The project started as a linear durable step runner. It now also has an optional deterministic decider callback for one-command-at-a-time orchestration. The decider path supports explicit step inputs, durable signals, durable timers, and {wait, Reason}. There is an executable approval-deadline pattern built from signals, timers, and waits.
Current implemented pieces:
- PostgreSQL durable adapter and memory test adapter.
- Append-only event log and reducer.
- Expected-sequence append checks.
- Per-run PostgreSQL append lock.
- Lease renewal and fencing tokens.
- Supervised per-run
gen_statemactive runner. - Scanner recovery with indexed recoverable-run projections.
- Retries, timeouts, and crash-atomic failure decisions.
- Cancel, park/resume, and manual requeue.
- Version mismatch gates for in-flight attempt replay and decider workflows.
- Durable signals and scanner-driven durable timers.
- Crash recovery and PostgreSQL stress examples.
- EUnit, PostgreSQL integration tests, xref, Dialyzer, and secret scan in CI.
Current limits:
- No DAG, fan-out/fan-in, child workflows, or parallel command batches yet.
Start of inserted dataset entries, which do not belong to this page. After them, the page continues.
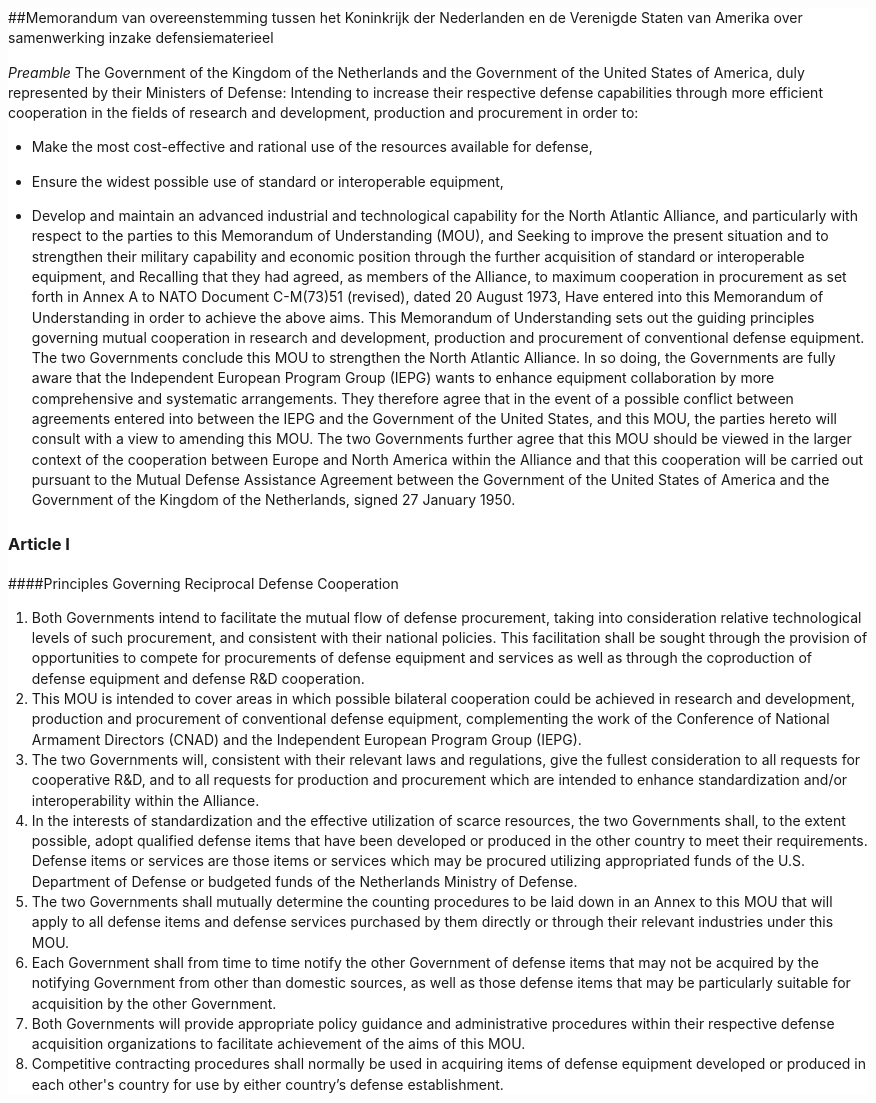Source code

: <meta http-equiv='Content-Type' content='text/html; charset=utf-8' />

##Memorandum van overeenstemming tussen het Koninkrijk der Nederlanden en de Verenigde Staten van Amerika over samenwerking inzake defensiematerieel

*Preamble* The Government of the Kingdom of the Netherlands and the Government of the United States of America, duly represented by their Ministers of Defense: Intending to increase their respective defense capabilities through more efficient cooperation in the fields of research and development, production and procurement in order to: 

- Make the most cost-effective and rational use of the resources available for defense,  

- Ensure the widest possible use of standard or interoperable equipment,  

- Develop and maintain an advanced industrial and technological capability for the North Atlantic Alliance, and particularly with respect to the parties to this Memorandum of Understanding (MOU), and   Seeking to improve the present situation and to strengthen their military capability and economic position through the further acquisition of standard or interoperable equipment, and Recalling that they had agreed, as members of the Alliance, to maximum cooperation in procurement as set forth in Annex A to NATO Document C-M(73)51 (revised), dated 20 August 1973, Have entered into this Memorandum of Understanding in order to achieve the above aims. This Memorandum of Understanding sets out the guiding principles governing mutual cooperation in research and development, production and procurement of conventional defense equipment. The two Governments conclude this MOU to strengthen the North Atlantic Alliance. In so doing, the Governments are fully aware that the Independent European Program Group (IEPG) wants to enhance equipment collaboration by more comprehensive and systematic arrangements. They therefore agree that in the event of a possible conflict between agreements entered into between the IEPG and the Government of the United States, and this MOU, the parties hereto will consult with a view to amending this MOU. The two Governments further agree that this MOU should be viewed in the larger context of the cooperation between Europe and North America within the Alliance and that this cooperation will be carried out pursuant to the Mutual Defense Assistance Agreement between the Government of the United States of America and the Government of the Kingdom of the Netherlands, signed 27 January 1950.    

### Article  I  

####Principles Governing Reciprocal Defense Cooperation

1.  Both Governments intend to facilitate the mutual flow of defense procurement, taking into consideration relative technological levels of such procurement, and consistent with their national policies. This facilitation shall be sought through the provision of opportunities to compete for procurements of defense equipment and services as well as through the coproduction of defense equipment and defense R&D cooperation.  
2.  This MOU is intended to cover areas in which possible bilateral cooperation could be achieved in research and development, production and procurement of conventional defense equipment, complementing the work of the Conference of National Armament Directors (CNAD) and the Independent European Program Group (IEPG).  
3.  The two Governments will, consistent with their relevant laws and regulations, give the fullest consideration to all requests for cooperative R&D, and to all requests for production and procurement which are intended to enhance standardization and/or interoperability within the Alliance.  
4.  In the interests of standardization and the effective utilization of scarce resources, the two Governments shall, to the extent possible, adopt qualified defense items that have been developed or produced in the other country to meet their requirements. Defense items or services are those items or services which may be procured utilizing appropriated funds of the U.S. Department of Defense or budgeted funds of the Netherlands Ministry of Defense.  
5.  The two Governments shall mutually determine the counting procedures to be laid down in an Annex to this MOU that will apply to all defense items and defense services purchased by them directly or through their relevant industries under this MOU.  
6.  Each Government shall from time to time notify the other Government of defense items that may not be acquired by the notifying Government from other than domestic sources, as well as those defense items that may be particularly suitable for acquisition by the other Government.  
7.  Both Governments will provide appropriate policy guidance and administrative procedures within their respective defense acquisition organizations to facilitate achievement of the aims of this MOU.  
8.  Competitive contracting procedures shall normally be used in acquiring items of defense equipment developed or produced in each other's country for use by either country’s defense establishment.  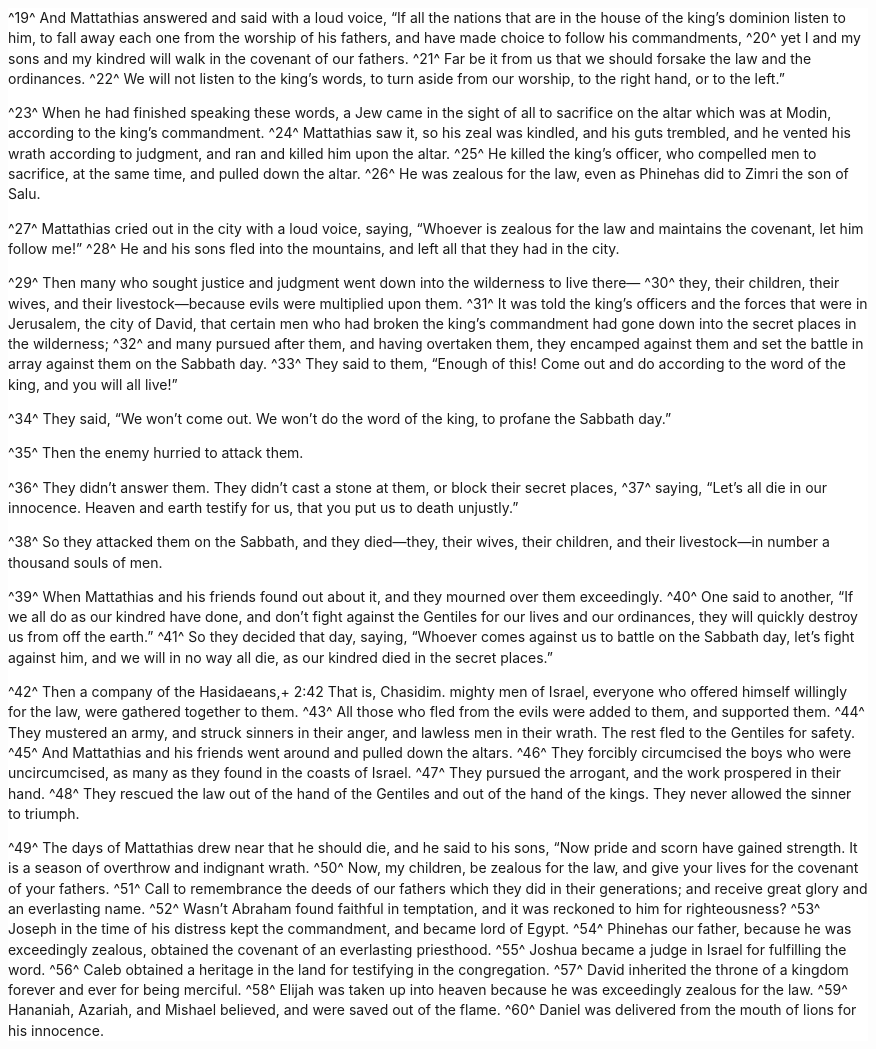 ^19^ And Mattathias answered and said with a loud voice, “If all the nations that are in the house of the king’s dominion listen to him, to fall away each one from the worship of his fathers, and have made choice to follow his commandments, ^20^ yet I and my sons and my kindred will walk in the covenant of our fathers. ^21^ Far be it from us that we should forsake the law and the ordinances. ^22^ We will not listen to the king’s words, to turn aside from our worship, to the right hand, or to the left.” 

^23^ When he had finished speaking these words, a Jew came in the sight of all to sacrifice on the altar which was at Modin, according to the king’s commandment. ^24^ Mattathias saw it, so his zeal was kindled, and his guts trembled, and he vented his wrath according to judgment, and ran and killed him upon the altar. ^25^ He killed the king’s officer, who compelled men to sacrifice, at the same time, and pulled down the altar. ^26^ He was zealous for the law, even as Phinehas did to Zimri the son of Salu. 

^27^ Mattathias cried out in the city with a loud voice, saying, “Whoever is zealous for the law and maintains the covenant, let him follow me!” ^28^ He and his sons fled into the mountains, and left all that they had in the city. 

^29^ Then many who sought justice and judgment went down into the wilderness to live there— ^30^ they, their children, their wives, and their livestock—because evils were multiplied upon them. ^31^ It was told the king’s officers and the forces that were in Jerusalem, the city of David, that certain men who had broken the king’s commandment had gone down into the secret places in the wilderness; ^32^ and many pursued after them, and having overtaken them, they encamped against them and set the battle in array against them on the Sabbath day. ^33^ They said to them, “Enough of this! Come out and do according to the word of the king, and you will all live!” 

^34^ They said, “We won’t come out. We won’t do the word of the king, to profane the Sabbath day.” 

^35^ Then the enemy hurried to attack them. 

^36^ They didn’t answer them. They didn’t cast a stone at them, or block their secret places, ^37^ saying, “Let’s all die in our innocence. Heaven and earth testify for us, that you put us to death unjustly.” 

^38^ So they attacked them on the Sabbath, and they died—they, their wives, their children, and their livestock—in number a thousand souls of men. 

^39^ When Mattathias and his friends found out about it, and they mourned over them exceedingly. ^40^ One said to another, “If we all do as our kindred have done, and don’t fight against the Gentiles for our lives and our ordinances, they will quickly destroy us from off the earth.” ^41^ So they decided that day, saying, “Whoever comes against us to battle on the Sabbath day, let’s fight against him, and we will in no way all die, as our kindred died in the secret places.” 

^42^ Then a company of the Hasidaeans,+ 2:42 That is, Chasidim. mighty men of Israel, everyone who offered himself willingly for the law, were gathered together to them. ^43^ All those who fled from the evils were added to them, and supported them. ^44^ They mustered an army, and struck sinners in their anger, and lawless men in their wrath. The rest fled to the Gentiles for safety. ^45^ And Mattathias and his friends went around and pulled down the altars. ^46^ They forcibly circumcised the boys who were uncircumcised, as many as they found in the coasts of Israel. ^47^ They pursued the arrogant, and the work prospered in their hand. ^48^ They rescued the law out of the hand of the Gentiles and out of the hand of the kings. They never allowed the sinner to triumph. 

^49^ The days of Mattathias drew near that he should die, and he said to his sons, “Now pride and scorn have gained strength. It is a season of overthrow and indignant wrath. ^50^ Now, my children, be zealous for the law, and give your lives for the covenant of your fathers. ^51^ Call to remembrance the deeds of our fathers which they did in their generations; and receive great glory and an everlasting name. ^52^ Wasn’t Abraham found faithful in temptation, and it was reckoned to him for righteousness? ^53^ Joseph in the time of his distress kept the commandment, and became lord of Egypt. ^54^ Phinehas our father, because he was exceedingly zealous, obtained the covenant of an everlasting priesthood. ^55^ Joshua became a judge in Israel for fulfilling the word. ^56^ Caleb obtained a heritage in the land for testifying in the congregation. ^57^ David inherited the throne of a kingdom forever and ever for being merciful. ^58^ Elijah was taken up into heaven because he was exceedingly zealous for the law. ^59^ Hananiah, Azariah, and Mishael believed, and were saved out of the flame. ^60^ Daniel was delivered from the mouth of lions for his innocence. 
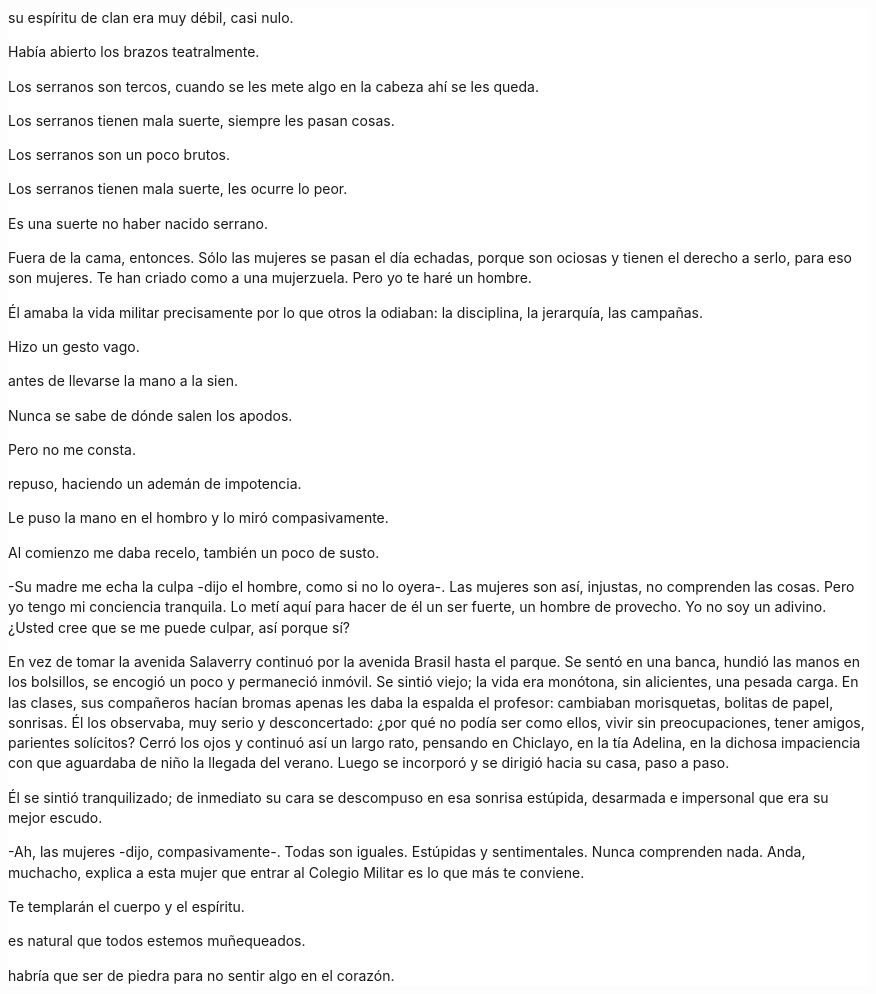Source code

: su espíritu de clan era muy débil, casi nulo.

Había abierto los brazos teatralmente.

Los serranos son tercos, cuando se les mete algo en la cabeza ahí se les queda.

Los serranos tienen mala suerte, siempre les pasan cosas.

Los serranos son un poco brutos.

Los serranos tienen mala suerte, les ocurre lo peor.

Es una suerte no haber nacido serrano.

Fuera de la cama, entonces. Sólo las mujeres se pasan el día echadas, porque son ociosas y tienen el derecho a serlo, para eso son mujeres. Te han criado como a una mujerzuela. Pero yo te haré un hombre.

Él amaba la vida militar precisamente por lo que otros la odiaban: la disciplina, la jerarquía, las campañas.

Hizo un gesto vago.

antes de llevarse la mano a la sien.

Nunca se sabe de dónde salen los apodos.

Pero no me consta.

repuso, haciendo un ademán de impotencia.

Le puso la mano en el hombro y lo miró compasivamente.

Al comienzo me daba recelo, también un poco de susto.

-Su madre me echa la culpa -dijo el hombre, como si no lo oyera-. Las mujeres son así, injustas, no comprenden las cosas. Pero yo tengo mi conciencia tranquila. Lo metí aquí para hacer de él un ser fuerte, un hombre de provecho. Yo no soy un adivino. ¿Usted cree que se me puede culpar, así porque sí?

En vez de tomar la avenida Salaverry continuó por la avenida Brasil hasta el parque. Se sentó en una banca, hundió las manos en los bolsillos, se encogió un poco y permaneció inmóvil. Se sintió viejo; la vida era monótona, sin alicientes, una pesada carga. En las clases, sus compañeros hacían bromas apenas les daba la espalda el profesor: cambiaban morisquetas, bolitas de papel, sonrisas. Él los observaba, muy serio y desconcertado: ¿por qué no podía ser como ellos, vivir sin preocupaciones, tener amigos, parientes solícitos? Cerró los ojos y continuó así un largo rato, pensando en Chiclayo, en la tía Adelina, en la dichosa impaciencia con que aguardaba de niño la llegada del verano. Luego se incorporó y se dirigió hacia su casa, paso a paso.

Él se sintió tranquilizado; de inmediato su cara se descompuso en esa sonrisa estúpida, desarmada e impersonal que era su mejor escudo.

-Ah, las mujeres -dijo, compasivamente-. Todas son iguales. Estúpidas y sentimentales. Nunca comprenden nada. Anda, muchacho, explica a esta mujer que entrar al Colegio Militar es lo que más te conviene.

Te templarán el cuerpo y el espíritu.

es natural que todos estemos muñequeados.

habría que ser de piedra para no sentir algo en el corazón.
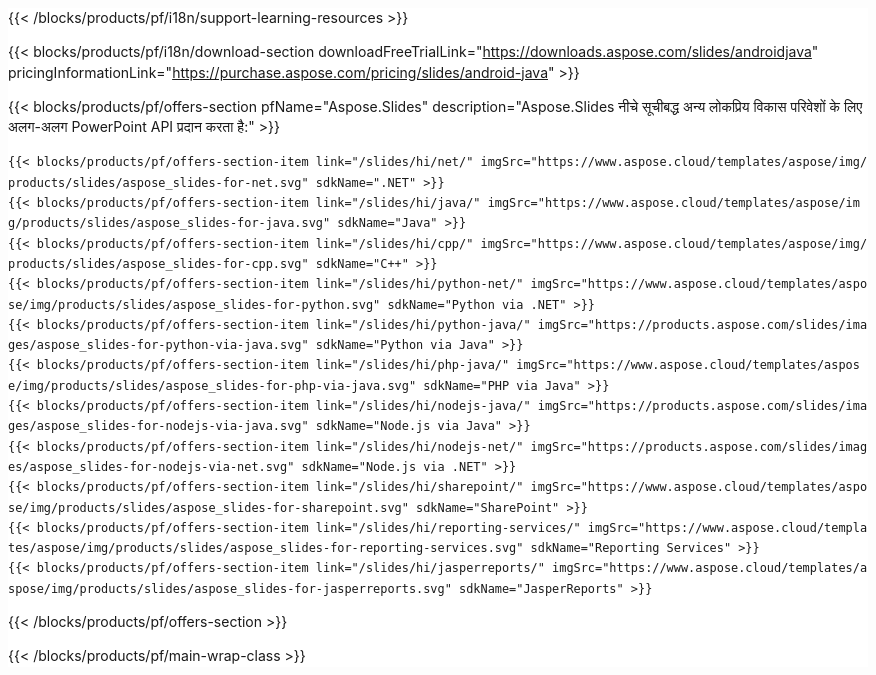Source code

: {{< /blocks/products/pf/i18n/support-learning-resources >}}

{{< blocks/products/pf/i18n/download-section downloadFreeTrialLink="https://downloads.aspose.com/slides/androidjava" pricingInformationLink="https://purchase.aspose.com/pricing/slides/android-java" >}}

{{< blocks/products/pf/offers-section pfName="Aspose.Slides" description="Aspose.Slides नीचे सूचीबद्ध अन्य लोकप्रिय विकास परिवेशों के लिए अलग-अलग PowerPoint API प्रदान करता है:" >}}

    {{< blocks/products/pf/offers-section-item link="/slides/hi/net/" imgSrc="https://www.aspose.cloud/templates/aspose/img/products/slides/aspose_slides-for-net.svg" sdkName=".NET" >}}
    {{< blocks/products/pf/offers-section-item link="/slides/hi/java/" imgSrc="https://www.aspose.cloud/templates/aspose/img/products/slides/aspose_slides-for-java.svg" sdkName="Java" >}}
    {{< blocks/products/pf/offers-section-item link="/slides/hi/cpp/" imgSrc="https://www.aspose.cloud/templates/aspose/img/products/slides/aspose_slides-for-cpp.svg" sdkName="C++" >}}
    {{< blocks/products/pf/offers-section-item link="/slides/hi/python-net/" imgSrc="https://www.aspose.cloud/templates/aspose/img/products/slides/aspose_slides-for-python.svg" sdkName="Python via .NET" >}}
    {{< blocks/products/pf/offers-section-item link="/slides/hi/python-java/" imgSrc="https://products.aspose.com/slides/images/aspose_slides-for-python-via-java.svg" sdkName="Python via Java" >}}
    {{< blocks/products/pf/offers-section-item link="/slides/hi/php-java/" imgSrc="https://www.aspose.cloud/templates/aspose/img/products/slides/aspose_slides-for-php-via-java.svg" sdkName="PHP via Java" >}}
    {{< blocks/products/pf/offers-section-item link="/slides/hi/nodejs-java/" imgSrc="https://products.aspose.com/slides/images/aspose_slides-for-nodejs-via-java.svg" sdkName="Node.js via Java" >}}
    {{< blocks/products/pf/offers-section-item link="/slides/hi/nodejs-net/" imgSrc="https://products.aspose.com/slides/images/aspose_slides-for-nodejs-via-net.svg" sdkName="Node.js via .NET" >}}
    {{< blocks/products/pf/offers-section-item link="/slides/hi/sharepoint/" imgSrc="https://www.aspose.cloud/templates/aspose/img/products/slides/aspose_slides-for-sharepoint.svg" sdkName="SharePoint" >}}
    {{< blocks/products/pf/offers-section-item link="/slides/hi/reporting-services/" imgSrc="https://www.aspose.cloud/templates/aspose/img/products/slides/aspose_slides-for-reporting-services.svg" sdkName="Reporting Services" >}}
    {{< blocks/products/pf/offers-section-item link="/slides/hi/jasperreports/" imgSrc="https://www.aspose.cloud/templates/aspose/img/products/slides/aspose_slides-for-jasperreports.svg" sdkName="JasperReports" >}}

{{< /blocks/products/pf/offers-section >}}

{{< /blocks/products/pf/main-wrap-class >}}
- No first-class human task assignment UI.
- No HTTP API or browser UI.
- No SQL-native JSON payload inspection.
- No built-in external side-effect deduplication.
- No exactly-once execution of user callbacks.
The at-least-once boundary is explicit. BeamTrail provides stable idempotency keys, but workflow code must use them when calling external systems. If a VM dies after a callback performs an external side effect but before BeamTrail records the outcome, the same attempt can be re-entered with the same idempotency key.
What I would especially like reviewed:
- Is the OTP/PostgreSQL split reasonable?
- Is the lease/fencing model strong enough?
- Is the active runner/scanner recovery shape idiomatic enough?
- Is scanner-driven timer materialization acceptable?
- Is the public API shaped naturally for Erlang?
- Is the MVP scope honest enough?
Useful docs:
For the decider, timer, approval pattern, roadmap, and community review notes, please see the repository README.
I am most interested in failure-model criticism, OTP design criticism, and whether the current scope would be useful to real Erlang/Elixir teams.
Thanks.